Мне открыл Коля. Он был, как всегда, неопрятен и грязен. На спортивных штанах — белые пятна, льняная рубашка серая от пыли и воняет потом. Коля — рыжий и веснушчатый; у него нос картошкой и серые глаза; длинные, как у девчонки, ресницы. Левый глаз розовый и слезится. У Коли конъюнктивит. Вроде бы. То есть это он так говорит, а на самом деле кто его знает, чем там Коля болен. К врачу он не ходил. По радио сначала говорили, что больницу взорвали, а докторов разогнали. Или разогнали, а потом взорвали — не помню. На следующий день передали, что это ошибка, никто больницу не взрывал; просто из нее выгнали всех больных, а окна закрасили в черный цвет, чтобы пилоты вражеских самолетов промахнулись и не попали в больницу ядерной бомбой. Еще через день радио заткнулось навсегда.

— Пришел? — спросил Коля, нахмурившись.

— Не видишь, что ли? — буркнул я, протискиваясь мимо друга. В квартире у Коли было тепло и пахло блевотиной. Меня аж самого затошнило. Воняло из-за приоткрытой двери, которая вела в туалет. Я поспешил отойти в сторонку.

На кухне горела свеча, в остальных комнатах было темно. Под самым потолком в прихожей, оклеенной обоями «под кирпич», висели круглые часы. Секундная стрелка дрожала на месте; я подошел ближе и увидел, что стрелки приклеены к циферблату скотчем.

— Зачем это? — спросил я.

— Что «это»?

— Стрелки. Зачем ты заклеил стрелки?

— Так надо, — ответил Коля деловито. — У меня совсем мало времени, а стрелки подгоняют его.

Длинные тени, словно призраки, носились по прихожей, и было немного страшно, и я подумал мельком, что зря ушел из дома, что надо бы вернуться, но Коля сказал вдруг:

— Я рад, что ты здесь.

Мне сразу полегчало. Не зря, получается, пришел.

— Фигня, — ответил я, стягивая куртку. — Зачем звал?

— Сейчас покажу тебе кое-что.

— Кое-что?

— Особенное кое-что!

Он привел меня на кухню, усадил за стол, а сам взял в руки свечку. С огарка ему на руку капал расплавленный парафин, но Коля даже глазом не вел. Он был стоек, как индеец, или кто там так стоек, что не обращает внимания на горячий парафин? Как мазохист, короче говоря, стоек был мой друг Коля.

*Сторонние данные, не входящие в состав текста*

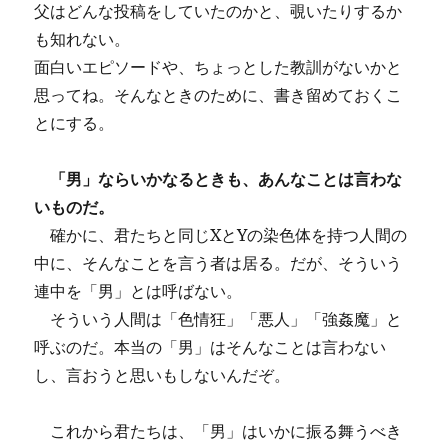
父はどんな投稿をしていたのかと、覗いたりするか
も知れない。
面白いエピソードや、ちょっとした教訓がないかと
思ってね。そんなときのために、書き留めておくこ
とにする。
「男」なら
いかなるときも
、あんなことは言わな
いものだ。
確かに、君たちと同じXとYの染色体を持つ人間の
中に、そんなことを言う者は居る。だが、そういう
連中を「男」とは呼ばない。
そういう人間は「色情狂」「悪人」「強姦魔」と
呼ぶのだ。本当の「男」はそんなことは言わない
し、言おうと思いもしないんだぞ。
これから君たちは、「男」はいかに振る舞うべき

— Знаешь, из чего делают парафин? — спросил Коля.

Я удивился его вопросу. Какая разница?

— Из нефти, — объяснил Коля. — Парафин из нефти и война тоже из нефти.

— Не «из нефти», а «из-за нефти», — поправил я. — И вообще хватит придуриваться.

— А что ты знаешь о жуках? — спросил он загадочным голосом.

— Много чего, — ответил я и замолчал.

— Ну? — выждав минуту, уточнил Коля.

— Они усатые, — сказал я и с намеком посмотрел на Колин холодильник: — Слушай, у тебя пожрать есть что-нибудь?

— Я съел все еще вчера. Весь вечер блевал, но все равно ел и пил, потому что боялся, что у меня будет обезвоживание, — строго ответил Коля и погрозил мне пальцем. — Не меняй тему, отвечай!

— Как это вчера? А паек? Твой папа не ходил в продуктовый ларек за пайком?

— Мой папа ходил в продуктовый ларек за пайком. Он ходил туда двенадцать раз, а позавчера пошел в тринадцатый и не вернулся. Отвечай!

— Я больше ничего не знаю о жуках, — признался я.

— Они что-то задумали, — доверительно сообщил мне Коля, присел на корточки и наклонил свечу к полу. На полу валялись мятые этикетки от водки. Среди этикеток маршировали упитанные черные жуки. Они задорно шевелили длиннющими усами и перебирали лапками со скоростью аэроэкспресса. Жуки сновали между бумажками, а иногда заползали под них и чем-то там занимались, отчего этикетки тряслись и подпрыгивали над линолеумом.